=== Section Start ===

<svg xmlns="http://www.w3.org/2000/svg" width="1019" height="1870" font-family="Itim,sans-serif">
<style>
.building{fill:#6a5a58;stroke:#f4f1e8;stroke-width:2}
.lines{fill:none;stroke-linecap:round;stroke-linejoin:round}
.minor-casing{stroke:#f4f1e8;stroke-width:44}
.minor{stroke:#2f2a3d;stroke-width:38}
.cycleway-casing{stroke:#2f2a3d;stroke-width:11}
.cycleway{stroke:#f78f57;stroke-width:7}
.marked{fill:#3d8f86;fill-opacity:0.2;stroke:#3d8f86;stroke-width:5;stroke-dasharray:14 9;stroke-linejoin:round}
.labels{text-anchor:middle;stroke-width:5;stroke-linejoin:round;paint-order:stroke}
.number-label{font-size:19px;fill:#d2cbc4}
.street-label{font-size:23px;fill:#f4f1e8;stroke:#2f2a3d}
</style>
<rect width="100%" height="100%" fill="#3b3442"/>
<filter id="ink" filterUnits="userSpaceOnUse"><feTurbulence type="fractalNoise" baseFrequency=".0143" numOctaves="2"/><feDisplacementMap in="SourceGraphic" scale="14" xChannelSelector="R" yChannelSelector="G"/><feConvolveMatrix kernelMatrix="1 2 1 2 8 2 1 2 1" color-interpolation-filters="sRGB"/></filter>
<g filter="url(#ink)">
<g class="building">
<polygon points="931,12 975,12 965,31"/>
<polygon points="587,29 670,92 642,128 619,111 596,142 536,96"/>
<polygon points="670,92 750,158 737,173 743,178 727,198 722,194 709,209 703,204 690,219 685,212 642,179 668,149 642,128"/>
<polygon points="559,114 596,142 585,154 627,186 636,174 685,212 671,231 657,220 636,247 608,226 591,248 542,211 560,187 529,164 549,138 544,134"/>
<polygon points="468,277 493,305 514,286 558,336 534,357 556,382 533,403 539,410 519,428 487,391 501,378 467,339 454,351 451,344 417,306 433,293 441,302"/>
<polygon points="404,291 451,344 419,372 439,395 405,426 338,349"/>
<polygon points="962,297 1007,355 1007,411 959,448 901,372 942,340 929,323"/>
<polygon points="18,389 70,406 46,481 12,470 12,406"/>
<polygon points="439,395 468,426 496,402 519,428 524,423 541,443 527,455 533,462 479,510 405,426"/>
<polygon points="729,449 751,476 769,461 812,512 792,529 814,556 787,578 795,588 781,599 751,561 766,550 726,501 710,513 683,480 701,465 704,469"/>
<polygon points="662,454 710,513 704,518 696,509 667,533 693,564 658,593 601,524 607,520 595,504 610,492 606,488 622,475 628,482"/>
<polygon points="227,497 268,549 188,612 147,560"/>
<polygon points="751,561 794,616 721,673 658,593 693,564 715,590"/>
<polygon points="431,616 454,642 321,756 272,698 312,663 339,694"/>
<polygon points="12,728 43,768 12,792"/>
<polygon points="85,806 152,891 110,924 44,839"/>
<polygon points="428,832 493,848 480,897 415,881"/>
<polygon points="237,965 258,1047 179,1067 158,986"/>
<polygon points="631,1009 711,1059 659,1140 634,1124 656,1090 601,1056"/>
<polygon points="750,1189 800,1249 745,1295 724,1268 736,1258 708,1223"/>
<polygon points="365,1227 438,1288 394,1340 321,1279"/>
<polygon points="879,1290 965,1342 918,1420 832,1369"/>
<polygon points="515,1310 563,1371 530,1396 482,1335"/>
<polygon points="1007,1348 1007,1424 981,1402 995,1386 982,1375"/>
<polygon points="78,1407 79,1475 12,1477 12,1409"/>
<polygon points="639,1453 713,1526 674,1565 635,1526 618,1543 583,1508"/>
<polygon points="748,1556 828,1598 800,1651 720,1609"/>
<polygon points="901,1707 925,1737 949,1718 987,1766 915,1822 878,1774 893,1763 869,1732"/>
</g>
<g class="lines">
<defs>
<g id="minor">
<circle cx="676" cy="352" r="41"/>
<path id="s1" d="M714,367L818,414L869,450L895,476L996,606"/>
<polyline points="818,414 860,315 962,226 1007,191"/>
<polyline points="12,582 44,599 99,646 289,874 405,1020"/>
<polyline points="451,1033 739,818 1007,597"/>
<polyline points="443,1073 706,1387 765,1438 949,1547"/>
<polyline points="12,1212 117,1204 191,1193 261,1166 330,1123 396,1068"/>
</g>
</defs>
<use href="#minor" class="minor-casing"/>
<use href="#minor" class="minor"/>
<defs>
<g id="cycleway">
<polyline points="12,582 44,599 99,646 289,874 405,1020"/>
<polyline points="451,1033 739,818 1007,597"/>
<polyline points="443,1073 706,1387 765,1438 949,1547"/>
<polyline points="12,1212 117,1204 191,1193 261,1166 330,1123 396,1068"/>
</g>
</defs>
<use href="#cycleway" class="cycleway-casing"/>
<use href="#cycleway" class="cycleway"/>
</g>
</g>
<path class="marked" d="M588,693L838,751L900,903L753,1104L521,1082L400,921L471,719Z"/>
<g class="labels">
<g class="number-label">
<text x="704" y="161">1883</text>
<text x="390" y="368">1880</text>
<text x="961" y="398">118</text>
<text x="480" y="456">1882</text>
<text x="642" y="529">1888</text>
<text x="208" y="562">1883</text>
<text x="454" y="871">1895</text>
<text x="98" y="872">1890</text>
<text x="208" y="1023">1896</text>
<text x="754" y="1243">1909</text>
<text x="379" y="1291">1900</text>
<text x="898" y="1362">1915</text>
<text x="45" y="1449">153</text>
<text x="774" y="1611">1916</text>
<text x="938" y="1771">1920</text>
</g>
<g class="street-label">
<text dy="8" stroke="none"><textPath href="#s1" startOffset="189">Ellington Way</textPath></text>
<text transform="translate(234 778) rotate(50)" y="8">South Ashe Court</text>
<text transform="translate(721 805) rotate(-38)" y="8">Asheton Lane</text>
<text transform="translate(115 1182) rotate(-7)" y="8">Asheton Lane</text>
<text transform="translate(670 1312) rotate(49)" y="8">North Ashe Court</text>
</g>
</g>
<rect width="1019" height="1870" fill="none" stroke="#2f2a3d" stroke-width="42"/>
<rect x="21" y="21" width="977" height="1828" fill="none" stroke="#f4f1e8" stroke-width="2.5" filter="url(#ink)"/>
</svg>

=== Section End ===

# [Task]
Return the data in full, with each line kept exactly as it is.

# [Exercise response]
<svg xmlns="http://www.w3.org/2000/svg" width="1019" height="1870" font-family="Itim,sans-serif">
<style>
.building{fill:#6a5a58;stroke:#f4f1e8;stroke-width:2}
.lines{fill:none;stroke-linecap:round;stroke-linejoin:round}
.minor-casing{stroke:#f4f1e8;stroke-width:44}
.minor{stroke:#2f2a3d;stroke-width:38}
.cycleway-casing{stroke:#2f2a3d;stroke-width:11}
.cycleway{stroke:#f78f57;stroke-width:7}
.marked{fill:#3d8f86;fill-opacity:0.2;stroke:#3d8f86;stroke-width:5;stroke-dasharray:14 9;stroke-linejoin:round}
.labels{text-anchor:middle;stroke-width:5;stroke-linejoin:round;paint-order:stroke}
.number-label{font-size:19px;fill:#d2cbc4}
.street-label{font-size:23px;fill:#f4f1e8;stroke:#2f2a3d}
</style>
<rect width="100%" height="100%" fill="#3b3442"/>
<filter id="ink" filterUnits="userSpaceOnUse"><feTurbulence type="fractalNoise" baseFrequency=".0143" numOctaves="2"/><feDisplacementMap in="SourceGraphic" scale="14" xChannelSelector="R" yChannelSelector="G"/><feConvolveMatrix kernelMatrix="1 2 1 2 8 2 1 2 1" color-interpolation-filters="sRGB"/></filter>
<g filter="url(#ink)">
<g class="building">
<polygon points="931,12 975,12 965,31"/>
<polygon points="587,29 670,92 642,128 619,111 596,142 536,96"/>
<polygon points="670,92 750,158 737,173 743,178 727,198 722,194 709,209 703,204 690,219 685,212 642,179 668,149 642,128"/>
<polygon points="559,114 596,142 585,154 627,186 636,174 685,212 671,231 657,220 636,247 608,226 591,248 542,211 560,187 529,164 549,138 544,134"/>
<polygon points="468,277 493,305 514,286 558,336 534,357 556,382 533,403 539,410 519,428 487,391 501,378 467,339 454,351 451,344 417,306 433,293 441,302"/>
<polygon points="404,291 451,344 419,372 439,395 405,426 338,349"/>
<polygon points="962,297 1007,355 1007,411 959,448 901,372 942,340 929,323"/>
<polygon points="18,389 70,406 46,481 12,470 12,406"/>
<polygon points="439,395 468,426 496,402 519,428 524,423 541,443 527,455 533,462 479,510 405,426"/>
<polygon points="729,449 751,476 769,461 812,512 792,529 814,556 787,578 795,588 781,599 751,561 766,550 726,501 710,513 683,480 701,465 704,469"/>
<polygon points="662,454 710,513 704,518 696,509 667,533 693,564 658,593 601,524 607,520 595,504 610,492 606,488 622,475 628,482"/>
<polygon points="227,497 268,549 188,612 147,560"/>
<polygon points="751,561 794,616 721,673 658,593 693,564 715,590"/>
<polygon points="431,616 454,642 321,756 272,698 312,663 339,694"/>
<polygon points="12,728 43,768 12,792"/>
<polygon points="85,806 152,891 110,924 44,839"/>
<polygon points="428,832 493,848 480,897 415,881"/>
<polygon points="237,965 258,1047 179,1067 158,986"/>
<polygon points="631,1009 711,1059 659,1140 634,1124 656,1090 601,1056"/>
<polygon points="750,1189 800,1249 745,1295 724,1268 736,1258 708,1223"/>
<polygon points="365,1227 438,1288 394,1340 321,1279"/>
<polygon points="879,1290 965,1342 918,1420 832,1369"/>
<polygon points="515,1310 563,1371 530,1396 482,1335"/>
<polygon points="1007,1348 1007,1424 981,1402 995,1386 982,1375"/>
<polygon points="78,1407 79,1475 12,1477 12,1409"/>
<polygon points="639,1453 713,1526 674,1565 635,1526 618,1543 583,1508"/>
<polygon points="748,1556 828,1598 800,1651 720,1609"/>
<polygon points="901,1707 925,1737 949,1718 987,1766 915,1822 878,1774 893,1763 869,1732"/>
</g>
<g class="lines">
<defs>
<g id="minor">
<circle cx="676" cy="352" r="41"/>
<path id="s1" d="M714,367L818,414L869,450L895,476L996,606"/>
<polyline points="818,414 860,315 962,226 1007,191"/>
<polyline points="12,582 44,599 99,646 289,874 405,1020"/>
<polyline points="451,1033 739,818 1007,597"/>
<polyline points="443,1073 706,1387 765,1438 949,1547"/>
<polyline points="12,1212 117,1204 191,1193 261,1166 330,1123 396,1068"/>
</g>
</defs>
<use href="#minor" class="minor-casing"/>
<use href="#minor" class="minor"/>
<defs>
<g id="cycleway">
<polyline points="12,582 44,599 99,646 289,874 405,1020"/>
<polyline points="451,1033 739,818 1007,597"/>
<polyline points="443,1073 706,1387 765,1438 949,1547"/>
<polyline points="12,1212 117,1204 191,1193 261,1166 330,1123 396,1068"/>
</g>
</defs>
<use href="#cycleway" class="cycleway-casing"/>
<use href="#cycleway" class="cycleway"/>
</g>
</g>
<path class="marked" d="M588,693L838,751L900,903L753,1104L521,1082L400,921L471,719Z"/>
<g class="labels">
<g class="number-label">
<text x="704" y="161">1883</text>
<text x="390" y="368">1880</text>
<text x="961" y="398">118</text>
<text x="480" y="456">1882</text>
<text x="642" y="529">1888</text>
<text x="208" y="562">1883</text>
<text x="454" y="871">1895</text>
<text x="98" y="872">1890</text>
<text x="208" y="1023">1896</text>
<text x="754" y="1243">1909</text>
<text x="379" y="1291">1900</text>
<text x="898" y="1362">1915</text>
<text x="45" y="1449">153</text>
<text x="774" y="1611">1916</text>
<text x="938" y="1771">1920</text>
</g>
<g class="street-label">
<text dy="8" stroke="none"><textPath href="#s1" startOffset="189">Ellington Way</textPath></text>
<text transform="translate(234 778) rotate(50)" y="8">South Ashe Court</text>
<text transform="translate(721 805) rotate(-38)" y="8">Asheton Lane</text>
<text transform="translate(115 1182) rotate(-7)" y="8">Asheton Lane</text>
<text transform="translate(670 1312) rotate(49)" y="8">North Ashe Court</text>
</g>
</g>
<rect width="1019" height="1870" fill="none" stroke="#2f2a3d" stroke-width="42"/>
<rect x="21" y="21" width="977" height="1828" fill="none" stroke="#f4f1e8" stroke-width="2.5" filter="url(#ink)"/>
</svg>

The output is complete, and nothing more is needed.